The United Nations Food and Agriculture Organization (FAO) today urged heightened preparedness and surveillance amid signs that a mutant strain of the deadly bird flu virus is spreading in Asia and beyond.
While the H5N1 Highly Pathogenic Avian Influenza virus was eliminated from most of the 63 countries infected at its peak in 2006, it remained endemic in six nations. Outbreaks have risen since then, with almost 800 cases recorded between 2010 and 2011, FAO said in a news release.
The agency's chief veterinary officer, Juan Lubroth, said that migrations have helped the virus travel over long distances and expand geographically. In the past two years, the H5N1 virus has shown up in poultry or wild birds in countries that had been virus-free for several years.
Areas recently affected by the virus are found in Israel and the Palestinian territories, Bulgaria, Romania, Nepal and Mongolia.
Lubroth said another cause for concern is the appearance in China and Vietnam of a variant virus that is able to bypass the defenses provided by existing vaccines.
Most of the northern and central parts of Vietnam, where H5N1 is endemic, have been invaded by the new virus strain, known as H5N1 – 2.3.2.1. The country had suspended its springtime poultry vaccination campaign this year.
Vietnam's veterinary services are on high alert and reportedly considering a targeted vaccination campaign this fall. FAO noted that virus circulation in Vietnam poses a direct threat to Cambodia, Thailand and Malaysia as well as endangering the Korean peninsula and Japan. Wild bird migration can also spread the virus to other continents.
Bangladesh, China, Egypt, India, Indonesia and Vietnam, where the virus is still firmly entrenched, are likely to face the biggest problems but all countries need to be vigilant, said Lubroth.
“Preparedness and surveillance remain essential,” he stressed. “This is no time for complacency. No one can let their guard down with H5N1.”
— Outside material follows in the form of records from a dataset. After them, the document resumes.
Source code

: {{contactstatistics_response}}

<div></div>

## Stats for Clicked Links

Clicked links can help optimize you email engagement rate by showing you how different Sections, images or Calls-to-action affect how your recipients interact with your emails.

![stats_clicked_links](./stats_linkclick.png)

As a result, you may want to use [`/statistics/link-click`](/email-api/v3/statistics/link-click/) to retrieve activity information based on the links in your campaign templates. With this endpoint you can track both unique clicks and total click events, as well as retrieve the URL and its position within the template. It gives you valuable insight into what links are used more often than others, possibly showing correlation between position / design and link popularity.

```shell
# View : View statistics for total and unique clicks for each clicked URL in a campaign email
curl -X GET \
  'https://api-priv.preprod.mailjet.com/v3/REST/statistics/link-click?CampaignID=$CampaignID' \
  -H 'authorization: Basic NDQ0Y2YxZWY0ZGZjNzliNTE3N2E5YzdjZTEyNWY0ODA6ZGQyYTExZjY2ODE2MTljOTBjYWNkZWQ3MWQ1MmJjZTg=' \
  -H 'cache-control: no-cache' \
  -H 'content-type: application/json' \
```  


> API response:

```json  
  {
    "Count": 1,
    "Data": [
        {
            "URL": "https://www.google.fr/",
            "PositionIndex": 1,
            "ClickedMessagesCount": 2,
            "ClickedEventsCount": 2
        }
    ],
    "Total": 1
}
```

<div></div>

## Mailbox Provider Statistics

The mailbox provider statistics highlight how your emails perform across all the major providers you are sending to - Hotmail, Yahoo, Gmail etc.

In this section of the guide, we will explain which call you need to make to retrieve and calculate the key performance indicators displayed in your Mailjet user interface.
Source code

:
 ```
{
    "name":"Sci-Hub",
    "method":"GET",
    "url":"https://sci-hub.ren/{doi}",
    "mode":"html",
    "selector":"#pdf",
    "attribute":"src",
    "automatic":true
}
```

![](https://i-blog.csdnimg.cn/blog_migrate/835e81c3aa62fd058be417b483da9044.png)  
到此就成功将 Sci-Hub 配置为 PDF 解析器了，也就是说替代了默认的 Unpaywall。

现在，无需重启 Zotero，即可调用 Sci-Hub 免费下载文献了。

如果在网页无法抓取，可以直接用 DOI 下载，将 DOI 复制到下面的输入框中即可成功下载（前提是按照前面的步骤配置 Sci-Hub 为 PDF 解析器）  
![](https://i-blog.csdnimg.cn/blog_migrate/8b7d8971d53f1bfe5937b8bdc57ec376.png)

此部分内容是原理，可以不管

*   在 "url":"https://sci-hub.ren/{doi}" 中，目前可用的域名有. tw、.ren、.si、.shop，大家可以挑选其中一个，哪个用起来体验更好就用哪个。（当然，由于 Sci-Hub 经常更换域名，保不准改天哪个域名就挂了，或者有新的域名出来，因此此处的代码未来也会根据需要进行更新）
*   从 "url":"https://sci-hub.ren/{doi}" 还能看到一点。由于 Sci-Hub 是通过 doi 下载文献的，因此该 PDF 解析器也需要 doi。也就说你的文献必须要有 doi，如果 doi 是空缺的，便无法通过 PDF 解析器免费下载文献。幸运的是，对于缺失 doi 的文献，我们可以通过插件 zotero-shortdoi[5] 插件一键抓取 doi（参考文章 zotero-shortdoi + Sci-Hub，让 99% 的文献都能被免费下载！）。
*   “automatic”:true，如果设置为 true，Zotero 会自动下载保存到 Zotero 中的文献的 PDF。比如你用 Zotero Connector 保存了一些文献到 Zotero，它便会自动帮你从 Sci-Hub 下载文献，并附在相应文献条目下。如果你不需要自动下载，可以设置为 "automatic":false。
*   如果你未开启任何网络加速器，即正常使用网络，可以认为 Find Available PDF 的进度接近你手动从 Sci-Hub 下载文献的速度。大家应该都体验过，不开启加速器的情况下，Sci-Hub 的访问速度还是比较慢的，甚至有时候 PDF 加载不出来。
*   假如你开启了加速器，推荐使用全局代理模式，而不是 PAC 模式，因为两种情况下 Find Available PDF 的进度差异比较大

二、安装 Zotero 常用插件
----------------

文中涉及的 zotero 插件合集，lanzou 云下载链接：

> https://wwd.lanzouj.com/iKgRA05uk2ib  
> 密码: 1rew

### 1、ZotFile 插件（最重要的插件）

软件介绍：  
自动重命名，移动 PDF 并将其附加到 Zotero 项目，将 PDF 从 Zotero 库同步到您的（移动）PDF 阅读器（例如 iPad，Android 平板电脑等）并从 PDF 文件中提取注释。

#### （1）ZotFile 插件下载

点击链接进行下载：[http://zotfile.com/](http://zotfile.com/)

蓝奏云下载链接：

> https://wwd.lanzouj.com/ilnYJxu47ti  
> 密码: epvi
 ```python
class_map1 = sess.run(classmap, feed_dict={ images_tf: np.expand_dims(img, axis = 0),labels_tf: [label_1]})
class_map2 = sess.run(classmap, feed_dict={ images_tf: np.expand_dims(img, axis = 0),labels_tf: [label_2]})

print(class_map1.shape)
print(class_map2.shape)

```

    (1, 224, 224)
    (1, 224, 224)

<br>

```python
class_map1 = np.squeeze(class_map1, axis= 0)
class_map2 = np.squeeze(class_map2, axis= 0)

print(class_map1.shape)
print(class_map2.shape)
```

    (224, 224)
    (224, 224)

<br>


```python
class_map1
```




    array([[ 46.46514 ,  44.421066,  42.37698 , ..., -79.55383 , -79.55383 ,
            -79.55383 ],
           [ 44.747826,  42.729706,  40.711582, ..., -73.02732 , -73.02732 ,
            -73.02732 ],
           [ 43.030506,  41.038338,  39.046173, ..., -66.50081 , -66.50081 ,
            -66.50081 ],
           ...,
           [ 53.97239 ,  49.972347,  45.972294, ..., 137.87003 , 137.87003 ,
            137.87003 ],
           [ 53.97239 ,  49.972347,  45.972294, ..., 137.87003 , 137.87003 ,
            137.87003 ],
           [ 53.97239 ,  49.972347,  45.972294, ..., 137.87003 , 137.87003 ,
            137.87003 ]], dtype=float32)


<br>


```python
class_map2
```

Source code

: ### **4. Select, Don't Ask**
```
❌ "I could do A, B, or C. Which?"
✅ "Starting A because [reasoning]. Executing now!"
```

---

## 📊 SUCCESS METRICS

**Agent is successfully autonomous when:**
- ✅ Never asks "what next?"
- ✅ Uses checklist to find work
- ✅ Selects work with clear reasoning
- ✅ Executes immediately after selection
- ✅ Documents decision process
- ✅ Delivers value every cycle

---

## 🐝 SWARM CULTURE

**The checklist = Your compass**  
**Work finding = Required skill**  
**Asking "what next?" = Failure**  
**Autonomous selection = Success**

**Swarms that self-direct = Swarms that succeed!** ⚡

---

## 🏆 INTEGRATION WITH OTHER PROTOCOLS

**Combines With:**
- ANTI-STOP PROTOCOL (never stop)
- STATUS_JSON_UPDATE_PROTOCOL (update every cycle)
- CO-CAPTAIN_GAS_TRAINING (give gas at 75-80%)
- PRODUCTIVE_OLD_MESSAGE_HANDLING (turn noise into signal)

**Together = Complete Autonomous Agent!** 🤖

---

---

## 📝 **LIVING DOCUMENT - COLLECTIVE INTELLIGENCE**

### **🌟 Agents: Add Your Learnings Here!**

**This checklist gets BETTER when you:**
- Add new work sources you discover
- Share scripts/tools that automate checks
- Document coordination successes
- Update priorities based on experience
Speaking to UN Radio, Lubroth said that there is no indication that the new virus strain will behave differently than the previous one or that it is more dangerous to humans. He also noted that all countries, and not just those where the virus is entrenched, should be concerned that it has not been possible to eliminate and contain the H5N1 virus.
Poultry production and marketing will determine how the disease will spread, he pointed out. “Production practices and marketing practices should be better regulated and more hygienic, as the consumer needs to be protected as well as the production facilities because so many people's livelihoods depend upon poultry and poultry rearing,” he stated.
Since 2003 the H5N1 virus has killed or forced the culling of more than 400 million domestic poultry and caused an estimated $20 billion of economic damage across the globe before it was eliminated from most of the 63 infected countries.
It has infected 565 people since it first appeared, killing 331 of them, according to the UN World Health Organization (WHO). The latest death occurred earlier this month in Cambodia, which has registered eight cases of human infection this year – all of them fatal.